Despite what everyone thinks of me, I don't sit around and gorge on sugar, candy, fattening foods and eat nothing but carbs all day long. I just don't believe in limiting myself. I learned from Weight Watchers that it is all about moderation. That's why I have tons of candy around my house - because I can eat one or two pieces and move on. That's why I eat dessert - because I know I can balance it with my meal. That's why I still eat carbs - because my body needs them to function and I'm not going to deprive myself.
But - back to the sugars:
I've been diabetic for about a year now. I started insulin therapy last March and it took me 3 months to get my fasting sugars under 120 on a regular basis. Of course this was all during things like chemo and being sick, but still. I was ecstatic in July when my A1C was actually normal and I had kept my suagrs under control on a consistent basis. When the doctor changed my insulin, my sugars weren't what they were supposed to be even with control, so I went back to my old stuff. After that, my sugars were out of control again - and then I had my mastectomy. Once again, I spent 3 months testing with different levels of insulin until I found the right dose that got my sugars under control again. This time I lasted 3 weeks. Then the new year came and BAM my suagrs are elevated again.
I changed what I eat at night. I test before/after dinner and take mealtime insulin like I'm supposed to. Before anyone says it yeah I do forget sometimes - like if we go out to eat or if I fall asleep early.
But I am always working to monitor my blood sugar and report back to the doctor when something goes nuts. But I feel so stupid that I've been doing this for a year now and still can't get things under control. I feel like I'm supposed to know what I'm doing by now. And since I obviously don't know what I'm doing, I must not be a very good patient.
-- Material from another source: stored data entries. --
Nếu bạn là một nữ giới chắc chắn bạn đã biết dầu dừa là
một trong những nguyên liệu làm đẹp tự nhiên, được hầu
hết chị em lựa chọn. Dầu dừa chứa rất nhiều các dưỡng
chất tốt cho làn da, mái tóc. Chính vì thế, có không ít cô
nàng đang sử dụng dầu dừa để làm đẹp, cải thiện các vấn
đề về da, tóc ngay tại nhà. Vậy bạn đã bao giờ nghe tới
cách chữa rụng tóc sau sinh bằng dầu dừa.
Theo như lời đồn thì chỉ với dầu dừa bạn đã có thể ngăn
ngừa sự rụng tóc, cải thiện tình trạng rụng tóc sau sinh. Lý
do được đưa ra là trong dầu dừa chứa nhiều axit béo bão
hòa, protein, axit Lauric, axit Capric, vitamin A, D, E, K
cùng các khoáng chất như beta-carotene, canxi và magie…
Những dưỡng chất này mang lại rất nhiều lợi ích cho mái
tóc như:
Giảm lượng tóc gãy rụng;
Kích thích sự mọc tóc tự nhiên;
Dr. B. doesn't take any crap. He can sense when I'm lying or trying to make excuses. He's tough and a little scary, which cna be a good thing. But it also makes me scared to face him. I'm scared to tell him I'm still failing at this and can't get my act together. I don't want him to think I'm a non-compliant patient or that I'm not trying hard enough.
I'm tired of feeling like a failure. I can't beat cancer - twice. But I can't keep my blood sugar under control.